The path towards vulnerability takes time. And I’m far from reaching that destination. These are simply thought starters. Start your path by walking.
Write frequently: sharing your thoughts and ideas builds a habit of being exposed. Getting on the spot of public scrutiny not only reinforces vulnerability but also has the upside of making your ideas stronger.
Encourage emotional check-ins: At my current organization, we start our meetings by asking each other “what has your attention?”. The more authentic the answers are, the more we express how we feel, the better space we create for open conversation. We need to provide space for people to bring their souls to work.
Share stories that expose your human side: I started adding more personal stories to my presentations and Medium pieces, like this one when I received a “not-so-cool” anonymous feedback. Your personal stories help people connect to theirs.
Promote a culture of transparency: As I wrote in a previous piece, it’s harder for people to question your intentions when you take transparency to the extreme. Vulnerability sets the tone of how the organization communicates.
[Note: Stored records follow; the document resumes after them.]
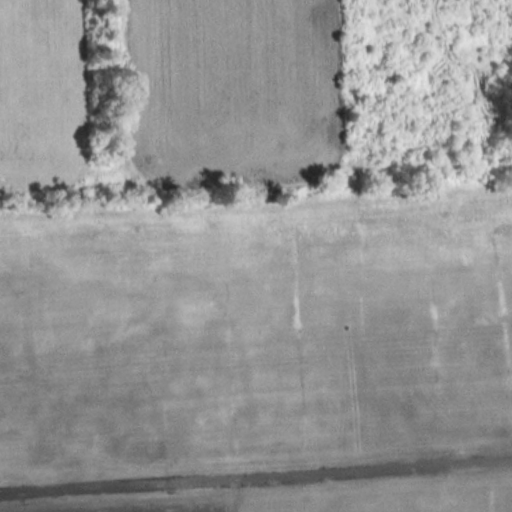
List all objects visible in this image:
crop: (218, 89)
road: (256, 480)
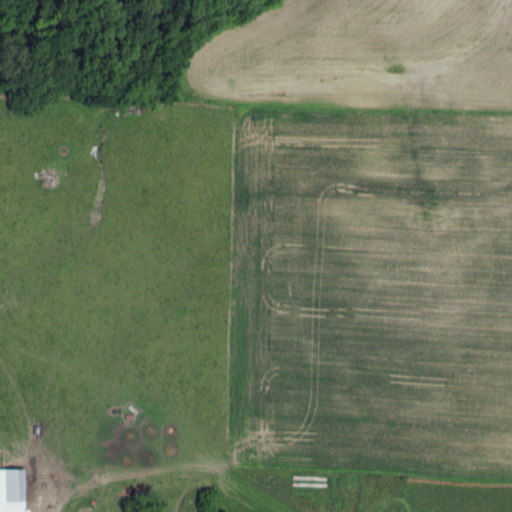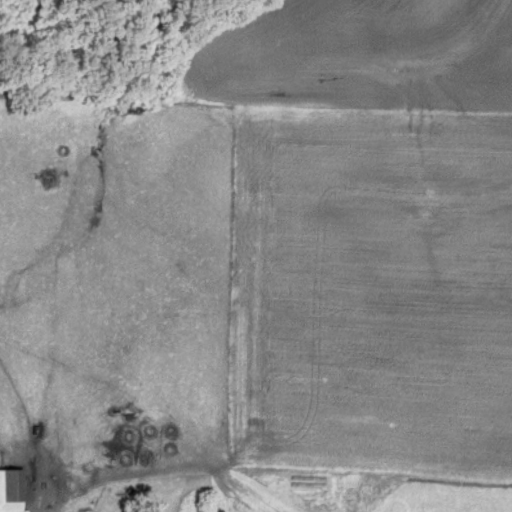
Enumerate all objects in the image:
building: (9, 488)
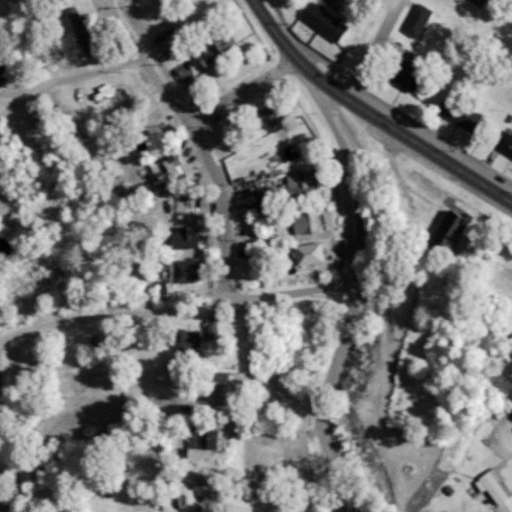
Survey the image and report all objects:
building: (414, 20)
building: (319, 22)
building: (80, 33)
road: (373, 44)
building: (214, 51)
road: (73, 76)
building: (402, 78)
road: (247, 86)
building: (112, 94)
road: (376, 111)
building: (456, 113)
building: (268, 114)
road: (206, 137)
building: (503, 144)
building: (287, 146)
building: (164, 169)
building: (303, 224)
building: (441, 232)
building: (179, 238)
building: (305, 255)
building: (180, 272)
road: (355, 288)
road: (174, 305)
building: (209, 332)
building: (504, 335)
building: (184, 342)
building: (386, 362)
building: (198, 394)
road: (271, 423)
road: (14, 429)
building: (191, 455)
road: (258, 492)
building: (492, 492)
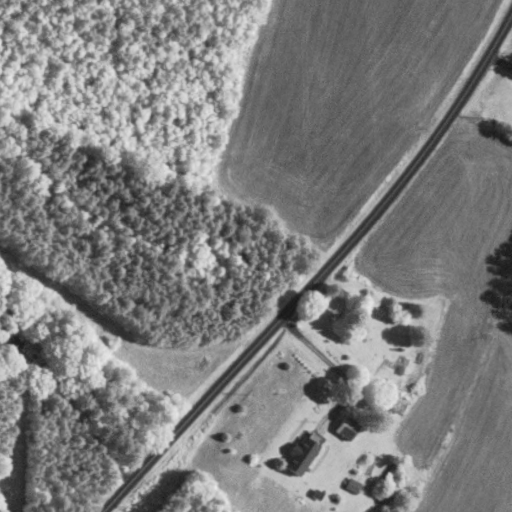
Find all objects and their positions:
road: (322, 268)
road: (334, 364)
building: (306, 453)
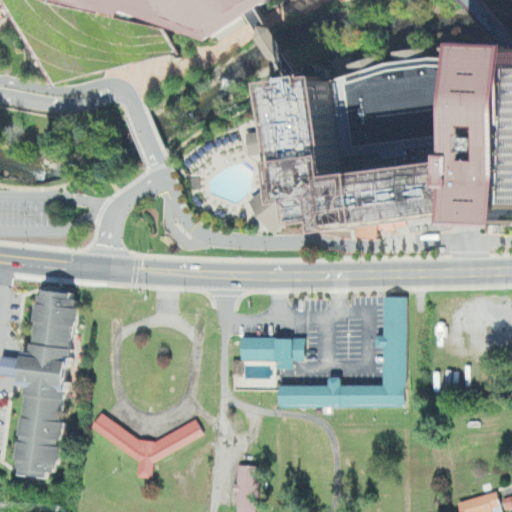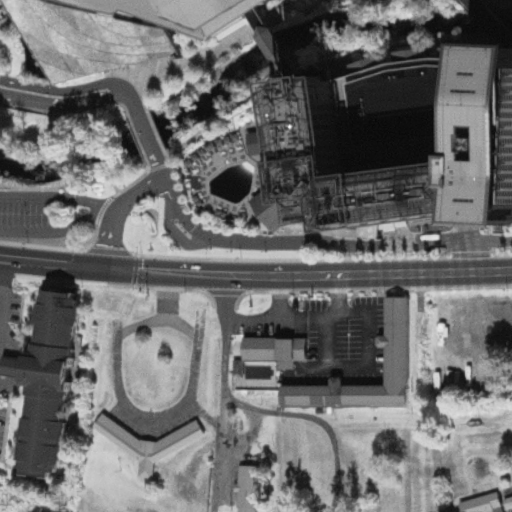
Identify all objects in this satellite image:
building: (199, 12)
building: (208, 16)
building: (495, 17)
building: (89, 38)
building: (280, 44)
road: (323, 54)
road: (72, 96)
building: (435, 115)
road: (147, 135)
building: (392, 141)
building: (289, 151)
road: (158, 166)
road: (160, 169)
building: (388, 179)
road: (62, 185)
building: (510, 191)
road: (117, 210)
road: (91, 241)
road: (321, 242)
road: (471, 257)
road: (255, 275)
building: (257, 348)
building: (289, 351)
building: (276, 354)
building: (14, 369)
building: (370, 373)
building: (370, 374)
building: (49, 380)
building: (53, 387)
road: (220, 394)
road: (314, 419)
building: (147, 441)
building: (148, 445)
building: (245, 488)
building: (249, 490)
building: (483, 505)
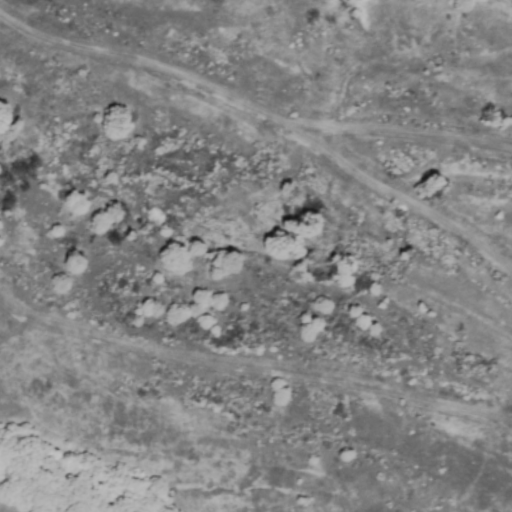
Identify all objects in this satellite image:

Ask for on-going feedback: My favorite question is “What can I do better?” Go and ask for unsolicited feedback, it makes you more human and you can learn a lot. It will also inspire others to do the same.
Apologize often: acknowledging your mistakes or admitting that you made a wrong call not only sends a message that you don’t hide behind the “power” but also promotes a safe place. People will feel confident not only to express their own mistakes but to take more risks too.